━━━ RECORD EXTRACTS ━━━

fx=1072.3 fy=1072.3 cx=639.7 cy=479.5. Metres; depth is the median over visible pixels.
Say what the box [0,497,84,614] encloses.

━━━
━━━ RECORD EXTRACTS ━━━

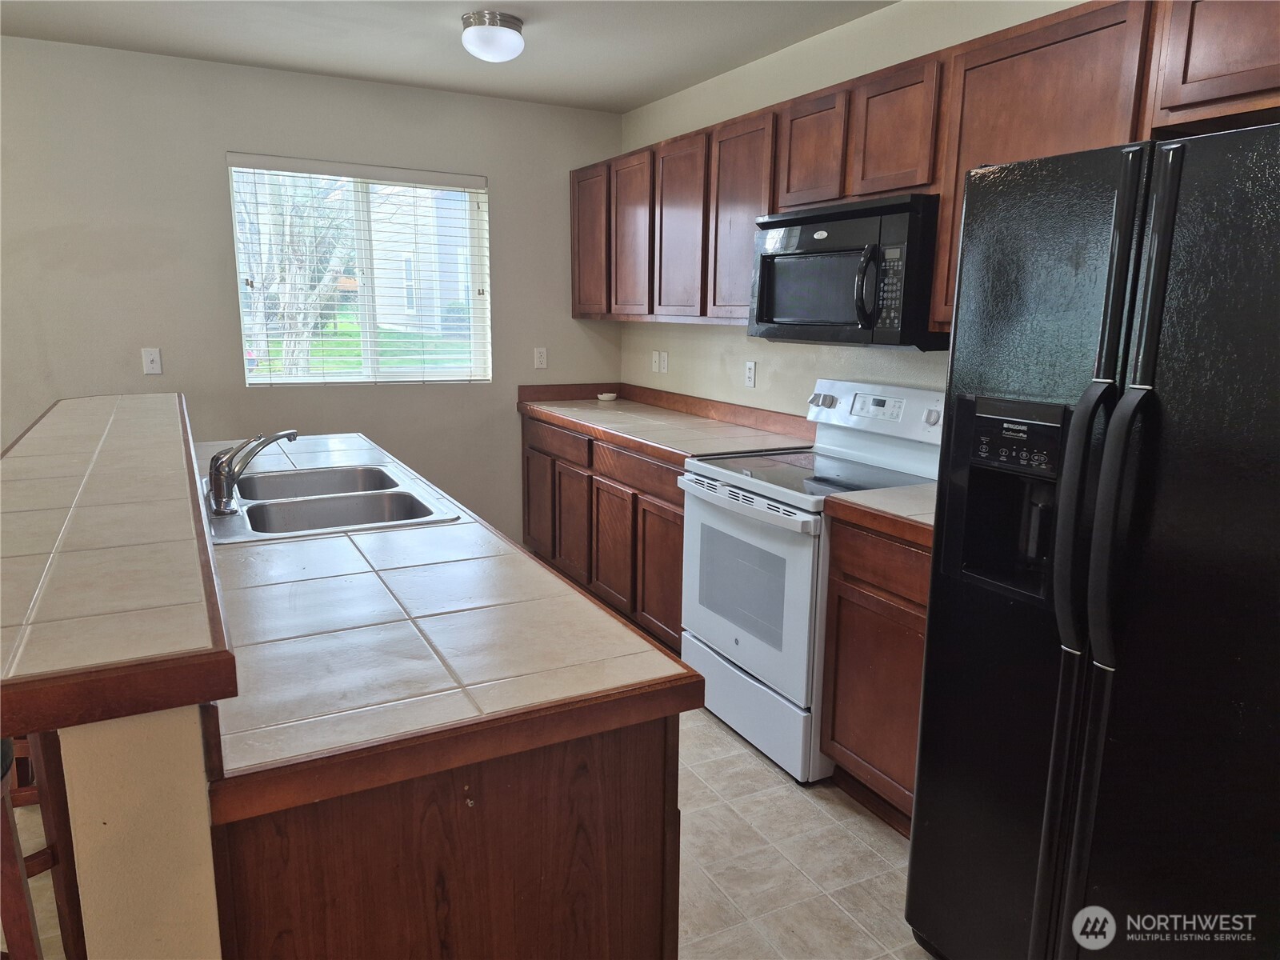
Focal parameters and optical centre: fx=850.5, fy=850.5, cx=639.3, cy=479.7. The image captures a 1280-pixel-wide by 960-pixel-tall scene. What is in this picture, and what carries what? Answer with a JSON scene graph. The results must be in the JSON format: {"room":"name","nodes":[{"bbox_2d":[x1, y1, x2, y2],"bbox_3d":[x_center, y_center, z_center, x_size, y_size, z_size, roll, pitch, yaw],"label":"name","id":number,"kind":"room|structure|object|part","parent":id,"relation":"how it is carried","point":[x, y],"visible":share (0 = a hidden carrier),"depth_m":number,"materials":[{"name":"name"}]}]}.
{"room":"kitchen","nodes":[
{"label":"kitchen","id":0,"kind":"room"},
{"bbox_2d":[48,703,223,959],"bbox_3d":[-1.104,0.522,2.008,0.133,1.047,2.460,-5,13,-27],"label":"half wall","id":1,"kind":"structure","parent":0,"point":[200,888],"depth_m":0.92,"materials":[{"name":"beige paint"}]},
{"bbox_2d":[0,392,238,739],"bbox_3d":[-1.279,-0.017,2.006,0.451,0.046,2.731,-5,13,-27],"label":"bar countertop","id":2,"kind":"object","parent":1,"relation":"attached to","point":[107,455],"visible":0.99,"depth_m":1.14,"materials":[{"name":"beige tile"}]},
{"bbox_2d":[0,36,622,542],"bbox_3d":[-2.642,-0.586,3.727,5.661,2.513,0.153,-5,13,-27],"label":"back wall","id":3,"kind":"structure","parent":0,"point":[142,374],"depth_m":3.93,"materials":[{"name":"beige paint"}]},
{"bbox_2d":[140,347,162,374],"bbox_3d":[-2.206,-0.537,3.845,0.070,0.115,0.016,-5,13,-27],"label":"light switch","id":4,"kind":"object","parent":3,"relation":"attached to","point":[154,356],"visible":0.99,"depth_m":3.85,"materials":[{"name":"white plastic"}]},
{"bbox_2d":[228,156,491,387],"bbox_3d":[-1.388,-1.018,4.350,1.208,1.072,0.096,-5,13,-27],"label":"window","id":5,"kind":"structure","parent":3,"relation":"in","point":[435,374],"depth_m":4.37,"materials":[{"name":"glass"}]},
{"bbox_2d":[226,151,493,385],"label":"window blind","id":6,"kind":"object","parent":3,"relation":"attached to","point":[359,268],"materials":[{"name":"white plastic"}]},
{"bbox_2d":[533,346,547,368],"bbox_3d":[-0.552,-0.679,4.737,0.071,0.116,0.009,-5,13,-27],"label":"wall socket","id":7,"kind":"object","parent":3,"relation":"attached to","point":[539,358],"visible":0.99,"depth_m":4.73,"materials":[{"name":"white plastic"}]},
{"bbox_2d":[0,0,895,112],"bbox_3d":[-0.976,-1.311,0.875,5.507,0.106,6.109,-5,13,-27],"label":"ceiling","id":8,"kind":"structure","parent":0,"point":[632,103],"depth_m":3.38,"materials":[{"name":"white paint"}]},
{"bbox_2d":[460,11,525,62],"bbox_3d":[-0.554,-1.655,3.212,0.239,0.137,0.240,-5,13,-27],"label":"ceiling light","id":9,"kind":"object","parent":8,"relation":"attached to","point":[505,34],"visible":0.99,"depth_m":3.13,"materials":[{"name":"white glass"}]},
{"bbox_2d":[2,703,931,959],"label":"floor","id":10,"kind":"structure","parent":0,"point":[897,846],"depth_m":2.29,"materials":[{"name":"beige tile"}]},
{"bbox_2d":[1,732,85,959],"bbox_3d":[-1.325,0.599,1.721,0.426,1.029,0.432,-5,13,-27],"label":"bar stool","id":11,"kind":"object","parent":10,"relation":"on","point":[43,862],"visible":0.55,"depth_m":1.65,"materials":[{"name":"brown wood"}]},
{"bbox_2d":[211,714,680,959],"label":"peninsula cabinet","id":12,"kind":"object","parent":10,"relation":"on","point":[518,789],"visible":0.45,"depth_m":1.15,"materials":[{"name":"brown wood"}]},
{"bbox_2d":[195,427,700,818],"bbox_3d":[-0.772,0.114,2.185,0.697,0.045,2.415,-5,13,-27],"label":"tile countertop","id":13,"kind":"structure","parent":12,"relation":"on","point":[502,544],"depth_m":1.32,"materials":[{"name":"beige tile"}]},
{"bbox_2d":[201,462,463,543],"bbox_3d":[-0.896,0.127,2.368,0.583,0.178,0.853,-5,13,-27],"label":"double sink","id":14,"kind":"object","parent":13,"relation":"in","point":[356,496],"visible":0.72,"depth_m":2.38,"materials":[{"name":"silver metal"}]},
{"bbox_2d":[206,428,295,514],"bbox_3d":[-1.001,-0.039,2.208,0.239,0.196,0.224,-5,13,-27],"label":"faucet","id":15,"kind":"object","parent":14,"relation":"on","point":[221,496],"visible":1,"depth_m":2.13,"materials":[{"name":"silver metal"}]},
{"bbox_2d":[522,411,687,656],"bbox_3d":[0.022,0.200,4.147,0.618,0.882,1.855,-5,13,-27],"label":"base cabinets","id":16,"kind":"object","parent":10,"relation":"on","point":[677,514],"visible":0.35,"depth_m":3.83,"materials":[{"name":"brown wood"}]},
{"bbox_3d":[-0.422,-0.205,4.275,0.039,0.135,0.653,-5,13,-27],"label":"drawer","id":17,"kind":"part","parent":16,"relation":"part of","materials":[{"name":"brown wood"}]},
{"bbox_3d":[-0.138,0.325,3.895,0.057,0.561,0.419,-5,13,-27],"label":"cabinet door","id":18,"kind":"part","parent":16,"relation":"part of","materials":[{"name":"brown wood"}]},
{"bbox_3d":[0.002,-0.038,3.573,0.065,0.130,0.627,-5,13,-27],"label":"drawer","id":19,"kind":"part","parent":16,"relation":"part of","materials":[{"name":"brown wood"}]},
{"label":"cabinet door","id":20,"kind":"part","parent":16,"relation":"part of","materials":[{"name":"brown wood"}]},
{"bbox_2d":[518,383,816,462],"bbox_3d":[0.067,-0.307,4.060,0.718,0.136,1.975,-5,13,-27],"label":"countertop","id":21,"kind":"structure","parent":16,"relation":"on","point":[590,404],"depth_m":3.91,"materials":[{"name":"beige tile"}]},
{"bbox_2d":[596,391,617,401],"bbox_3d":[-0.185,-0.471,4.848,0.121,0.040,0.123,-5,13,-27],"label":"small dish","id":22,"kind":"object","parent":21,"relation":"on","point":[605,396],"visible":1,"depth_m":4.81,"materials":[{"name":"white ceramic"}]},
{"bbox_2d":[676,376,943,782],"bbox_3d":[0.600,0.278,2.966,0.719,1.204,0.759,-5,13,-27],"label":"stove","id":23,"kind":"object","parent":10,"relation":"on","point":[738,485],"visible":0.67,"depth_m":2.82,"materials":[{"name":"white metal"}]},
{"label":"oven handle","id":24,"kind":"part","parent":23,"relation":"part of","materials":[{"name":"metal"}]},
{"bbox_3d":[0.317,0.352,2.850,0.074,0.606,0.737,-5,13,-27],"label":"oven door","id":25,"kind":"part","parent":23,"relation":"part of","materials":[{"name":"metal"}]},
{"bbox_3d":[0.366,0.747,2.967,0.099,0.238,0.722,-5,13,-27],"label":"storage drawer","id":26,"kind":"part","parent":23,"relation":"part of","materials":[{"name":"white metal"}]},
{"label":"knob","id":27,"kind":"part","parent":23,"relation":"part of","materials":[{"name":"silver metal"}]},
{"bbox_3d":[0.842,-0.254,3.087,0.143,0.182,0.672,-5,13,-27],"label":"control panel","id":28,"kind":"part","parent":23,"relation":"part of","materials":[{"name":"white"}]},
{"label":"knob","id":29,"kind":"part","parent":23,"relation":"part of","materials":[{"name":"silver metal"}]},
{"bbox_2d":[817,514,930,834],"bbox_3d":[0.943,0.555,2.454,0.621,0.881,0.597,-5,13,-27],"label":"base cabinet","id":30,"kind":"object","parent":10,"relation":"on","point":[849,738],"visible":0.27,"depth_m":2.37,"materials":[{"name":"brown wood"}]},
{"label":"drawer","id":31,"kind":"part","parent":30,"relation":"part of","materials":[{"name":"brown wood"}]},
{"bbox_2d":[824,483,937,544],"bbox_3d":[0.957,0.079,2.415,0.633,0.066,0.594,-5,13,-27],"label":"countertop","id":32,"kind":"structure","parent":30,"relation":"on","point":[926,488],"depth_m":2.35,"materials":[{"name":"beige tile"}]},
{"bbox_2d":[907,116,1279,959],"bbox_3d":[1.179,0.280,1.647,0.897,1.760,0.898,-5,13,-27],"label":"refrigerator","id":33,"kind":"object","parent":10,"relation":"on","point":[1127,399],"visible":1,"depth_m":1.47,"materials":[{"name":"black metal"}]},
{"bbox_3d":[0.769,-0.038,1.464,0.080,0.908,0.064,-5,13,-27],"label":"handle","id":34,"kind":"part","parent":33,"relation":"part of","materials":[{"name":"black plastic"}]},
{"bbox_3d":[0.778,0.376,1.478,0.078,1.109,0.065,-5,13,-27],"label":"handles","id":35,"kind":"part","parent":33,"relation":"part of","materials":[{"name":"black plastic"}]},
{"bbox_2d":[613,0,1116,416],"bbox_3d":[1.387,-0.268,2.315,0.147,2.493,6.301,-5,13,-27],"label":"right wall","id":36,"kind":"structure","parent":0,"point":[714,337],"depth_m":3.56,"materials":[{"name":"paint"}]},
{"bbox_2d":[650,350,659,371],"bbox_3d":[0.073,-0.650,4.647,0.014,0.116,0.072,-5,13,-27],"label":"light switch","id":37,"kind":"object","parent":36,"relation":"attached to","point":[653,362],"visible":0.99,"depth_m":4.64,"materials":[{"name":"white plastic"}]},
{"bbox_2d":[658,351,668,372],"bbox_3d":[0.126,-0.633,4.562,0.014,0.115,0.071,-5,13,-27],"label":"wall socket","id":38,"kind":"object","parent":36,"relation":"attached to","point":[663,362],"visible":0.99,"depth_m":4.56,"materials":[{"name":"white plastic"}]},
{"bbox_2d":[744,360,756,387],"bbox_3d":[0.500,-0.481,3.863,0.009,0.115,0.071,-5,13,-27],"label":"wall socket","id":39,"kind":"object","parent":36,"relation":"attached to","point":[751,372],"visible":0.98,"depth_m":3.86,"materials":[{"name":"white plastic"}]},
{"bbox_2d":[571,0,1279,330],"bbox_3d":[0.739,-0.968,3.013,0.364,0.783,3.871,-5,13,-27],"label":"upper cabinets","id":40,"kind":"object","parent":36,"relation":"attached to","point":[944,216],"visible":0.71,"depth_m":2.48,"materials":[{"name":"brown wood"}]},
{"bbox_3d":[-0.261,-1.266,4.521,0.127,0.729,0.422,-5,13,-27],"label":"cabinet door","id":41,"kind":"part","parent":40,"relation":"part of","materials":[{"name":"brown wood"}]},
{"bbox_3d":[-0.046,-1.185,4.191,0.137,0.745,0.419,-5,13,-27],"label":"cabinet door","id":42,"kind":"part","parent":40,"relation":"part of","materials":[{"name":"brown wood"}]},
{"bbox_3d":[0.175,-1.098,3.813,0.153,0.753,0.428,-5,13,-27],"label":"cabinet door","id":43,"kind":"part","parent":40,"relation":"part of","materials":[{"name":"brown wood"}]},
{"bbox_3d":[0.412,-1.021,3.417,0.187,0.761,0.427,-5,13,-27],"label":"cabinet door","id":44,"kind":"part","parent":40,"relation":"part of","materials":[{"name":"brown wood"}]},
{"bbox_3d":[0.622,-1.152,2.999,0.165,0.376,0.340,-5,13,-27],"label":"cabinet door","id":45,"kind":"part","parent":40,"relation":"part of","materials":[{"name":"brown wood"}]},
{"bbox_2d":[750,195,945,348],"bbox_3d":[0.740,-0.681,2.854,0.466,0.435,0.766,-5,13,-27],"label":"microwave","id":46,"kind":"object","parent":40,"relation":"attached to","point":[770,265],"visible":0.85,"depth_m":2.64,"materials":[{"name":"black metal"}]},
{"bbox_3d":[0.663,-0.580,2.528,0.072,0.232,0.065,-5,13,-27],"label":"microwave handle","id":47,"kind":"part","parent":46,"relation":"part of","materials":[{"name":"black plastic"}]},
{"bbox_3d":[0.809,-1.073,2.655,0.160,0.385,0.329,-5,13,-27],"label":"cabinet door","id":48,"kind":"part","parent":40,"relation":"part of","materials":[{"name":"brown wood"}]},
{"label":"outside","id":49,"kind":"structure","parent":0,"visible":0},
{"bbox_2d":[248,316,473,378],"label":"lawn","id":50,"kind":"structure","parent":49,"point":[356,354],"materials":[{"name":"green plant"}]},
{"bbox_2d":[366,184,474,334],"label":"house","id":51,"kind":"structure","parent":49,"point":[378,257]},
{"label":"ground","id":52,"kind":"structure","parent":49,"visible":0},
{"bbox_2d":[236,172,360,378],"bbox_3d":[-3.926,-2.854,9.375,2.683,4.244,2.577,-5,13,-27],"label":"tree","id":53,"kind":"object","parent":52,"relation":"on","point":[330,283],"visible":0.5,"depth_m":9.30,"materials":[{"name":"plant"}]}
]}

━━━
━━━ RECORD EXTRACTS ━━━

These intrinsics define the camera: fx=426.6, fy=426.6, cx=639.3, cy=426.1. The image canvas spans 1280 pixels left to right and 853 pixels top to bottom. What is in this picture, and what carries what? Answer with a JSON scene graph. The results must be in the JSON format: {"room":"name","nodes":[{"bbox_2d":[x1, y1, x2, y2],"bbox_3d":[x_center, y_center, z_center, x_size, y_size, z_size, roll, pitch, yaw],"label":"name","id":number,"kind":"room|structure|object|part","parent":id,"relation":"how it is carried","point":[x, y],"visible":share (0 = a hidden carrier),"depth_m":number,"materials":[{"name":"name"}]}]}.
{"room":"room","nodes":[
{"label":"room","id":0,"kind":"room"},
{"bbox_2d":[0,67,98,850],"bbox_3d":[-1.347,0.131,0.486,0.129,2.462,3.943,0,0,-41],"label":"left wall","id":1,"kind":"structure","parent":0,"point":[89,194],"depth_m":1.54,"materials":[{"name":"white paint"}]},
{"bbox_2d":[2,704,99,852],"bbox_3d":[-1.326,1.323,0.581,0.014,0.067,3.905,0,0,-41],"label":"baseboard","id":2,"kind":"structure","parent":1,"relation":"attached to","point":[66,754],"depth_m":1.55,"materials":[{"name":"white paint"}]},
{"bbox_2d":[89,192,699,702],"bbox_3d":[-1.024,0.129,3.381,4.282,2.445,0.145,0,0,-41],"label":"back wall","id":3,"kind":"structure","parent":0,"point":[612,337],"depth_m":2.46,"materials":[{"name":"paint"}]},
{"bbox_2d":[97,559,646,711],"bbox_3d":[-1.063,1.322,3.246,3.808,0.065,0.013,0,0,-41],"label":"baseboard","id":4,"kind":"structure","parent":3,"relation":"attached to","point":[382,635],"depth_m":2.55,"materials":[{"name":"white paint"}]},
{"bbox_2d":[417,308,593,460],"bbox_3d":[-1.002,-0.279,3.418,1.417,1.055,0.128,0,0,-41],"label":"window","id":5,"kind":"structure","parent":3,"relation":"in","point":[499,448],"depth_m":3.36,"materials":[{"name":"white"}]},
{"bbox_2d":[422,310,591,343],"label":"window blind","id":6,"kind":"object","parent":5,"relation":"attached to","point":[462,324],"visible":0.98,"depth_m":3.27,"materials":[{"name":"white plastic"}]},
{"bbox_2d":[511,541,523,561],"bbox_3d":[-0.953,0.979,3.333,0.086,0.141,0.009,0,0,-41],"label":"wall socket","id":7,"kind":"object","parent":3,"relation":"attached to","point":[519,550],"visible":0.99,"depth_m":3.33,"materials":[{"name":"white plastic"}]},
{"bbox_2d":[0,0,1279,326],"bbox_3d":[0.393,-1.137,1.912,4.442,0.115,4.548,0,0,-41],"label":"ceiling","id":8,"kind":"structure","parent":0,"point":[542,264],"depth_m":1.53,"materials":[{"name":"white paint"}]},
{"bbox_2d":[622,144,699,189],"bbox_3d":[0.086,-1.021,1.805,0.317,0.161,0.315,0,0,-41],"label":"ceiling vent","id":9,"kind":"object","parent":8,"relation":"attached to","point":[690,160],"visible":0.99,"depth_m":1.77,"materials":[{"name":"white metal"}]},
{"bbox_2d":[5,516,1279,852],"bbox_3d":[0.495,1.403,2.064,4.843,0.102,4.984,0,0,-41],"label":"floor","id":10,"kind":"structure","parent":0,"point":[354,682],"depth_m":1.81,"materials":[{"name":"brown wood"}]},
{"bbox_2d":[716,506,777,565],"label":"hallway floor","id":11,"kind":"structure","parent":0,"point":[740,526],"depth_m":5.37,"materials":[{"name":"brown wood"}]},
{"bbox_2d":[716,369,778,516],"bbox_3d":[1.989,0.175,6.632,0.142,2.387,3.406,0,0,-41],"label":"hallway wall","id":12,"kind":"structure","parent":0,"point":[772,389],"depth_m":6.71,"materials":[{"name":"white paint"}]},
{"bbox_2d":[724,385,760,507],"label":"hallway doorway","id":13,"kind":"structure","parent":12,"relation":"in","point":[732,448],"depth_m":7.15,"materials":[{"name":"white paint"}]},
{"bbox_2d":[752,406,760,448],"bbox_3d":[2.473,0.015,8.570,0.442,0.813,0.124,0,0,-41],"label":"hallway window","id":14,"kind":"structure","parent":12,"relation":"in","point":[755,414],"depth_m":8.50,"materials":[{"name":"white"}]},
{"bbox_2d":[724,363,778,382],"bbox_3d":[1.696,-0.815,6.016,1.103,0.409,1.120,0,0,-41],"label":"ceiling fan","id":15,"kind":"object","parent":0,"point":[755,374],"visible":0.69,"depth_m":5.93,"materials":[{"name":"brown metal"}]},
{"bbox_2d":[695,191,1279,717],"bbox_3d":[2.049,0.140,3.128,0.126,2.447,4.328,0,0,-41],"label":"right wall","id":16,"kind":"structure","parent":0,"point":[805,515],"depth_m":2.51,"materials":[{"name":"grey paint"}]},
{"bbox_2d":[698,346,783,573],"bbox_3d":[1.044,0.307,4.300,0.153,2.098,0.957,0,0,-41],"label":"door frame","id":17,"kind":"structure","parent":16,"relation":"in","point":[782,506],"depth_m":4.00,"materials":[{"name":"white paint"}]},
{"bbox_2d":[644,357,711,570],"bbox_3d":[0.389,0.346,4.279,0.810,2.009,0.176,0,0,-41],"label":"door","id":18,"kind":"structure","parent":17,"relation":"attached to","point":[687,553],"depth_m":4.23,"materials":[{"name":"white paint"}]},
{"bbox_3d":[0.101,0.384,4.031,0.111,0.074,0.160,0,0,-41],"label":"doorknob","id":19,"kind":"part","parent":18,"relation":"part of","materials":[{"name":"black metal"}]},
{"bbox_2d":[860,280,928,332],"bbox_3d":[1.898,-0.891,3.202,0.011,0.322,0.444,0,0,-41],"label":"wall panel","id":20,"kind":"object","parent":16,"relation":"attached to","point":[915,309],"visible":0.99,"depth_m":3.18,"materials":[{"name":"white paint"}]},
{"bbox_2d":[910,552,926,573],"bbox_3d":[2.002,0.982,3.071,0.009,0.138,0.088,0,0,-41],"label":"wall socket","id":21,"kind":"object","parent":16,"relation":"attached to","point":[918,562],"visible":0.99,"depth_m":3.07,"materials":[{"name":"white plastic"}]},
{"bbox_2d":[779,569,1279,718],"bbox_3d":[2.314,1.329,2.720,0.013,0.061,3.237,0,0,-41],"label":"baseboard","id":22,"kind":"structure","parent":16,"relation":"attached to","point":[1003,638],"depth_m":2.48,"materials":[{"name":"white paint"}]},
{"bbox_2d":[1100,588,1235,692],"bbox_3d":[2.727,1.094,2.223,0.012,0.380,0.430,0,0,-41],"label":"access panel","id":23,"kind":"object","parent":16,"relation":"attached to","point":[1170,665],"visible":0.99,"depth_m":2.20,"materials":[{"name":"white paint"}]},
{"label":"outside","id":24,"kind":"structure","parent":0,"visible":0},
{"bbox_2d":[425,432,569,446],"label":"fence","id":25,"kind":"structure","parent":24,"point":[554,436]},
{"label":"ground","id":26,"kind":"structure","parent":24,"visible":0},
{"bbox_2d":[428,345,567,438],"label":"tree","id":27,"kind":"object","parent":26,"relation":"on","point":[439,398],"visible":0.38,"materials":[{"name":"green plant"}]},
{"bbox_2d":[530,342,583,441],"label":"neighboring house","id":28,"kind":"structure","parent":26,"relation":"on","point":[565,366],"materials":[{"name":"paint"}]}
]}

━━━

EXERCISE OBJECTIVE →
Please give again the lines above between the line holding "fx=1072.3 fy=1072.3 cx=639.7" and the line holding "Say what the box [0,497,84,614] encloses.", inclusive, exactly as they are and with nothing added.

EXPECTED ANSWER →
fx=1072.3 fy=1072.3 cx=639.7 cy=479.5. Metres; depth is the median over visible pixels.
Say what the box [0,497,84,614] encloses.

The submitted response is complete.